• [TEXTO DE REFERENCIA]:
Somos muchos quienes hemos vivido bajo el poder de esa belleza que no somos capaces de controlar y nos mata de mil formas diferentes. Mata nuestra libertad, puesto que a ella la entregamos por poder contemplarla. Destruye nuestra objetividad, dado que ya nada parece más importante que el terrible imán que nos atrae. Acaba con nuestra autonomía, ya que sólo su ley obedecemos. Mata lentamente la vida pues nadie posee tanta energía como para luchar eternamente por su presencia.

Es posible que las características de estos escritos, siempre a medio camino entre lo universal y lo concreto, permitan confesiones y recuerdos (tan concretos como universales) en palabras posteriores. Ahora, sin embargo, sólo comentaré las terribles consecuencias que para las mujeres parece haber tenido esa vivencia en el mundo árabe y, evidentemente, no sólo en él sino acaso en todo lugar donde ellas convivan con los hombres, es decir, en toda sociedad humana.

Atracción y pavor. Esos eran los sentimientos que, al decir de Otto, en su teoría de lo sagrado, nos producía la hierofanía. Atracción y pavor. Esos eran los sentimientos que, al decir del proverbio citado, nos producen a los hombres las mujeres con su belleza irresistible. Lo cual nos hace tratarlas como a diosas, es decir, con veneración y miedo. Con encierro en los templos – hogares para que no perturben la vida normal de las sociedades. Que ya Pandora fue creada, según el mito hesiódico, para que “los hombres se abrazaran con cariño a su propia desgracia”.

¿No será, por tanto, ese miedo a perder el dominio, la libertad, la autonomía, la vida, en última instancia, lo que lleva al velo, al burka, a la represión, a la esclavitud de las mujeres? ¿No se ha teorizado tal cosa desde el psicoanálisis? ¿No se podría entender desde esto las terribles noticas que diariamente encontramos en los periódicos de sociedades aparentemente feministas?

Recordemos el final de aquella deliciosa novelita “Balzac y la joven costurera china”:la belleza de la mujer es un tesoro que no tiene precio”. Pensemos desde estas vivencias, desde estos sentimientos, desde esas emociones, desde estas sugerencias, el modo de encontrar la armonía del, como dejó dicho Heráclito el oscuro, “arco y la lira”, no cejemos hasta encontrar el equilibrio entre el poder de la belleza y la fuerza bruta del miedo.

¿No podríamos, por ejemplo, usar nuestra fuerza para mantener en vida siempre la belleza, no podrían ellas enarbolar la belleza para dibujar mundos de esperanza? Esa esperanza que nos mantiene todavía en vida. Sobre todo a aquellos que, como para Hegel, “la belleza es el domingo de la humanidad”. Para quienes la amamos sin temor porque nunca hemos deseado el poder ni ambicionado el dominio.

• [DATOS]:
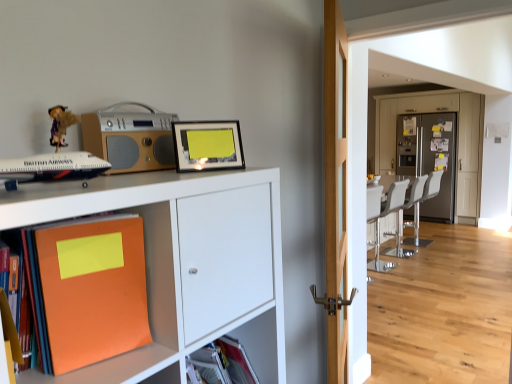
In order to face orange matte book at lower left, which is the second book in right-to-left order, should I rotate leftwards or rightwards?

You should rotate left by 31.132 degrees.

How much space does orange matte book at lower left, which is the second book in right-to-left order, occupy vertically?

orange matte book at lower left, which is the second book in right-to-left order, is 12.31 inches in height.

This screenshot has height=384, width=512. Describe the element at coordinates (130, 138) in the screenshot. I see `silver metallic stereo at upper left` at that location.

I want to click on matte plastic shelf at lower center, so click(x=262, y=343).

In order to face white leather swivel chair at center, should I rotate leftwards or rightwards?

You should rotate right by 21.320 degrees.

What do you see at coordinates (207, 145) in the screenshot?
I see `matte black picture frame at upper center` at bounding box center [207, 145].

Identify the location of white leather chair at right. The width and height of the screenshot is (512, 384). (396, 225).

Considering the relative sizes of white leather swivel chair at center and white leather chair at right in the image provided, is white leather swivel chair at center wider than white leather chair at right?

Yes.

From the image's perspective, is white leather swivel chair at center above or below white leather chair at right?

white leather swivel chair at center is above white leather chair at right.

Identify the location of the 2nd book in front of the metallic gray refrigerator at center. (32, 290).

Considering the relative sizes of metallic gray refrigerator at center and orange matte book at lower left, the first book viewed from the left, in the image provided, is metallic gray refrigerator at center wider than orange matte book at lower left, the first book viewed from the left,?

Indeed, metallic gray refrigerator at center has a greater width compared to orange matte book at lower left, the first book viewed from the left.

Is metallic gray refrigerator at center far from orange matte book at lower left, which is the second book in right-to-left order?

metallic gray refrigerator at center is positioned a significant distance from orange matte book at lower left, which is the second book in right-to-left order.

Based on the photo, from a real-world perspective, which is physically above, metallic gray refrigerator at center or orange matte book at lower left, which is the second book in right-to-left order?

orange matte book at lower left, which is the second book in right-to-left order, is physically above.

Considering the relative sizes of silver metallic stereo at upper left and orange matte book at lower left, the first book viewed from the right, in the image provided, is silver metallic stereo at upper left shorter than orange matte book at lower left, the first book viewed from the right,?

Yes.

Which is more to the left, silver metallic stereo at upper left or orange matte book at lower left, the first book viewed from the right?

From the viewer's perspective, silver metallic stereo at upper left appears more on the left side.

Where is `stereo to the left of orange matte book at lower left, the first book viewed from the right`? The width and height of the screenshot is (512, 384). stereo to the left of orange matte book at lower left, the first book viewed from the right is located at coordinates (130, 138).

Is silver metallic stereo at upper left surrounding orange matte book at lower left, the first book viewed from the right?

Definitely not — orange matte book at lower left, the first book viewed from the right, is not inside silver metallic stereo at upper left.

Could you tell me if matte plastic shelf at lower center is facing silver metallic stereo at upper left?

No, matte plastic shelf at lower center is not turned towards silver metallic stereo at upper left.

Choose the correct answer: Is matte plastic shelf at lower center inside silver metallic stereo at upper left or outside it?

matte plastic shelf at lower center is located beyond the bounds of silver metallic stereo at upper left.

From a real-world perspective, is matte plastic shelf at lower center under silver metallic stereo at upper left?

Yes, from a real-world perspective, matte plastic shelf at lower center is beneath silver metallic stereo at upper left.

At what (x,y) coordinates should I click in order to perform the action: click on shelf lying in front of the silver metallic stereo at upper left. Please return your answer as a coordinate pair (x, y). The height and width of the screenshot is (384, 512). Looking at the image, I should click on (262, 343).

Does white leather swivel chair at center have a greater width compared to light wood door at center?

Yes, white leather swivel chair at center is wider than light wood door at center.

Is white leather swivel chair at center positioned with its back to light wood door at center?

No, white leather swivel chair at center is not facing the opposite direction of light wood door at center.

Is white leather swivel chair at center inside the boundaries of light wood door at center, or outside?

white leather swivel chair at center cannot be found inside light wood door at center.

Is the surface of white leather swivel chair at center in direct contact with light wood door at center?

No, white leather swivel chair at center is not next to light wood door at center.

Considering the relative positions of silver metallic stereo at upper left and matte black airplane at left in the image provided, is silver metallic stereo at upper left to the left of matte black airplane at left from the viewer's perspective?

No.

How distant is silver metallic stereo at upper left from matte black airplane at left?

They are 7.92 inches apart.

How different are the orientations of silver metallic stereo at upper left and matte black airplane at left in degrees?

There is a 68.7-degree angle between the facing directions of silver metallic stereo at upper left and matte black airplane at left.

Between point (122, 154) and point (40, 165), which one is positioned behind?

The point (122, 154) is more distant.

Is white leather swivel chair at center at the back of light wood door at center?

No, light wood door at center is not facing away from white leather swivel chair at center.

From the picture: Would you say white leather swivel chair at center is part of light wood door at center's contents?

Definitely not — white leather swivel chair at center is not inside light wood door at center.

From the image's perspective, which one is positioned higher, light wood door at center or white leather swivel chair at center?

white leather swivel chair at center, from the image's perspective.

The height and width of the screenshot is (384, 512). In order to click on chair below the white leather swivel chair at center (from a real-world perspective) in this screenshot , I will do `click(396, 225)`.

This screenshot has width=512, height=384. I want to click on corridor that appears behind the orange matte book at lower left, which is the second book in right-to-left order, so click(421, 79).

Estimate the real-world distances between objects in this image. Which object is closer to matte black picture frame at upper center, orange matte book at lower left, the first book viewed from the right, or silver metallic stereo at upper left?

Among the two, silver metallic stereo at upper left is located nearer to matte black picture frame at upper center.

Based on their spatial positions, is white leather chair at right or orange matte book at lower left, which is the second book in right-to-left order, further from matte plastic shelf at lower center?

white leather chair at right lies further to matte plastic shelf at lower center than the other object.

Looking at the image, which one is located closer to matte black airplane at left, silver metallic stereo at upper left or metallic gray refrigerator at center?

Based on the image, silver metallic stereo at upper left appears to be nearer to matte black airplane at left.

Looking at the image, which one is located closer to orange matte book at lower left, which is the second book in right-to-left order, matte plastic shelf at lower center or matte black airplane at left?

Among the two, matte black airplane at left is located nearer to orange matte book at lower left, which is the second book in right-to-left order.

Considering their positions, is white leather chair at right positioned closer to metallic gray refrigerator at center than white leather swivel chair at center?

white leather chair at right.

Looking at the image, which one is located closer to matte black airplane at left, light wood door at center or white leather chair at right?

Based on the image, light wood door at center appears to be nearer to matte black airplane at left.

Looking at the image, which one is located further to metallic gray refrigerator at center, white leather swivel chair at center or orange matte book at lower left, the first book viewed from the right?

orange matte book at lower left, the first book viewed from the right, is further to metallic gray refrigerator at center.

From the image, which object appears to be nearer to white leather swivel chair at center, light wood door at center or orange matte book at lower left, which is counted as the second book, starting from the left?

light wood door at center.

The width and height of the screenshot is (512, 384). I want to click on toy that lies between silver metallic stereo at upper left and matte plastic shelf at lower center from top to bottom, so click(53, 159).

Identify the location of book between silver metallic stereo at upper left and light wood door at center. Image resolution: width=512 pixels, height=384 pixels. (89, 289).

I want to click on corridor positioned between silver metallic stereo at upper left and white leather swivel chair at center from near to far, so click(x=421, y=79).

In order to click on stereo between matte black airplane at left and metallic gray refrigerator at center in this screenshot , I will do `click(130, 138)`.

---

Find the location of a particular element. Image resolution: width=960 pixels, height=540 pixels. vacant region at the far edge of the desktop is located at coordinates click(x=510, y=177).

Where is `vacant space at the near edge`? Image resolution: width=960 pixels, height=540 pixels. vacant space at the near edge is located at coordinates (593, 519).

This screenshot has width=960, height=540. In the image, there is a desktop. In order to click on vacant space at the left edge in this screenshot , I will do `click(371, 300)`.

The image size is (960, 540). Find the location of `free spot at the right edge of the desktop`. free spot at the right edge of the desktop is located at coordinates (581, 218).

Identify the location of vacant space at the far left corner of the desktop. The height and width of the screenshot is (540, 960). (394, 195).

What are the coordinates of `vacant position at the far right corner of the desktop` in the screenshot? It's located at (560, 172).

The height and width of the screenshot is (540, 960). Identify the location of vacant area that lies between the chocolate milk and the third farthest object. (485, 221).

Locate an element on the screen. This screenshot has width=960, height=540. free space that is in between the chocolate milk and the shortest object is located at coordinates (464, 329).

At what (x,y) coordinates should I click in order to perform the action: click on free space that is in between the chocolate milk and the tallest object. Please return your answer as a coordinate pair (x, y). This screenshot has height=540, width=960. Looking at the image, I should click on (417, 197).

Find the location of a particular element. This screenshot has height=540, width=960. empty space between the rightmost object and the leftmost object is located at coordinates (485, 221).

==

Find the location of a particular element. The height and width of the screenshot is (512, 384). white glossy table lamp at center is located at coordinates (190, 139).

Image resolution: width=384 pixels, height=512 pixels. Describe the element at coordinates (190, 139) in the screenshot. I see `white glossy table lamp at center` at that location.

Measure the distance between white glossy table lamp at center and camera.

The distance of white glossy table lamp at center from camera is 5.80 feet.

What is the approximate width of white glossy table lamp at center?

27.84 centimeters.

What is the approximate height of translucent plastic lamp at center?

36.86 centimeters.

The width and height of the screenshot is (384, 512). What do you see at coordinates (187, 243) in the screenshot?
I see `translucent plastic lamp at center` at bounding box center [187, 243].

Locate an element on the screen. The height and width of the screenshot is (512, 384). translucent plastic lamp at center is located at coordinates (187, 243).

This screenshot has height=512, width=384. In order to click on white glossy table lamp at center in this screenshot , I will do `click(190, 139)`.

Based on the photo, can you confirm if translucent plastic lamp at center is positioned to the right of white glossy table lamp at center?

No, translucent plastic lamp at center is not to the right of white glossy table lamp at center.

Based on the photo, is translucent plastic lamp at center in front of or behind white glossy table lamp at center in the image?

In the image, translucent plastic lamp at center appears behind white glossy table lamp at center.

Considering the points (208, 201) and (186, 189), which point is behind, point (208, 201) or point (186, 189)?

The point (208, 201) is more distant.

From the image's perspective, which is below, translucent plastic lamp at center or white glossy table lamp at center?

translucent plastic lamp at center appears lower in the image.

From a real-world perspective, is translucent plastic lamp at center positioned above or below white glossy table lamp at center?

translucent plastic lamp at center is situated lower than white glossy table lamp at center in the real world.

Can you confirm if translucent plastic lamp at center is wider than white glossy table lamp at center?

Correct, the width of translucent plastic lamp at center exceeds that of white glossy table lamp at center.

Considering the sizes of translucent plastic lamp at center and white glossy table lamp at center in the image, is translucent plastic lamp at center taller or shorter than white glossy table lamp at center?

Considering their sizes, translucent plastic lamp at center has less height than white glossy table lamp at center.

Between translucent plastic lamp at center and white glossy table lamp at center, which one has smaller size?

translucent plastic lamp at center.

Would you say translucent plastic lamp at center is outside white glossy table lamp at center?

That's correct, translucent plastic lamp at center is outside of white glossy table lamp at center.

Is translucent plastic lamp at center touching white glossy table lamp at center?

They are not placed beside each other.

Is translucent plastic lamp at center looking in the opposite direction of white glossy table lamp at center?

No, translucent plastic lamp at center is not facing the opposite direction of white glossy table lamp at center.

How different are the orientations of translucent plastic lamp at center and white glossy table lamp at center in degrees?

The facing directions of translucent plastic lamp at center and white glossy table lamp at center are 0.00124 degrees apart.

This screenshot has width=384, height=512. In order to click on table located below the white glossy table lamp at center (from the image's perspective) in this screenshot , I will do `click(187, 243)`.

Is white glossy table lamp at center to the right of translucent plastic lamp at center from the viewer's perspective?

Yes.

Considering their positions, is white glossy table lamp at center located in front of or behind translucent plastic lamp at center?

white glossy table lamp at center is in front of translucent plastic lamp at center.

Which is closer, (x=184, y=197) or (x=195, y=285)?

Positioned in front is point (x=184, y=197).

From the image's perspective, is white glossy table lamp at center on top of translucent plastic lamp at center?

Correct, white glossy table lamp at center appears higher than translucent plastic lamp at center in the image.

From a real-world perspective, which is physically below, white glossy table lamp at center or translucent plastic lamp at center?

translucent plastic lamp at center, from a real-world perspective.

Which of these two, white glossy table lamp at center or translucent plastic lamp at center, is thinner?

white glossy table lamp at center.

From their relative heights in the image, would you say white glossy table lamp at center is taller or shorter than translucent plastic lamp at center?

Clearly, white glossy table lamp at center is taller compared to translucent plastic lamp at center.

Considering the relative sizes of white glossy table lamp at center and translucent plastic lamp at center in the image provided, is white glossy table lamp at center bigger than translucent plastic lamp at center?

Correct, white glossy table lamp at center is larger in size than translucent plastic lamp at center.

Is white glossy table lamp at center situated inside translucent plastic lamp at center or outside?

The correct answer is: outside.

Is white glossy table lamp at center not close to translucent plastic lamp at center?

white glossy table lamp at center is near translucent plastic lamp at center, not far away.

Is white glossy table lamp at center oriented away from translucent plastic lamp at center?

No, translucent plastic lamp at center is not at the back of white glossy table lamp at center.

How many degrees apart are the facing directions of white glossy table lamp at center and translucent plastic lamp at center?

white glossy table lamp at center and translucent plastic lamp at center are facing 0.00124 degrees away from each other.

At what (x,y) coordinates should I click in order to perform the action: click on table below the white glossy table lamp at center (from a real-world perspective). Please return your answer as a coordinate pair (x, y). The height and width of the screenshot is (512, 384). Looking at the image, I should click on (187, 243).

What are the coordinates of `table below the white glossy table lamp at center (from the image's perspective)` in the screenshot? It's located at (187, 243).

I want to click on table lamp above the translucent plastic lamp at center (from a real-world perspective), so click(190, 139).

• [EJERCICIOS]:
1 - Según el primer párrafo del texto, ¿qué cosas mata, destruye o acaba esa belleza? Enuméralas todas.
2 - Transcribe del texto todo lo que va desde "Recordemos el final" hasta "bruta del miedo.".
Los datos no tienen nada que ver con el texto.

• [SOLUCIONES]:
1 - La libertad, la objetividad, la autonomía y la vida.

2 -
Recordemos el final de aquella deliciosa novelita “Balzac y la joven costurera china”:la belleza de la mujer es un tesoro que no tiene precio”. Pensemos desde estas vivencias, desde estos sentimientos, desde esas emociones, desde estas sugerencias, el modo de encontrar la armonía del, como dejó dicho Heráclito el oscuro, “arco y la lira”, no cejemos hasta encontrar el equilibrio entre el poder de la belleza y la fuerza bruta del miedo.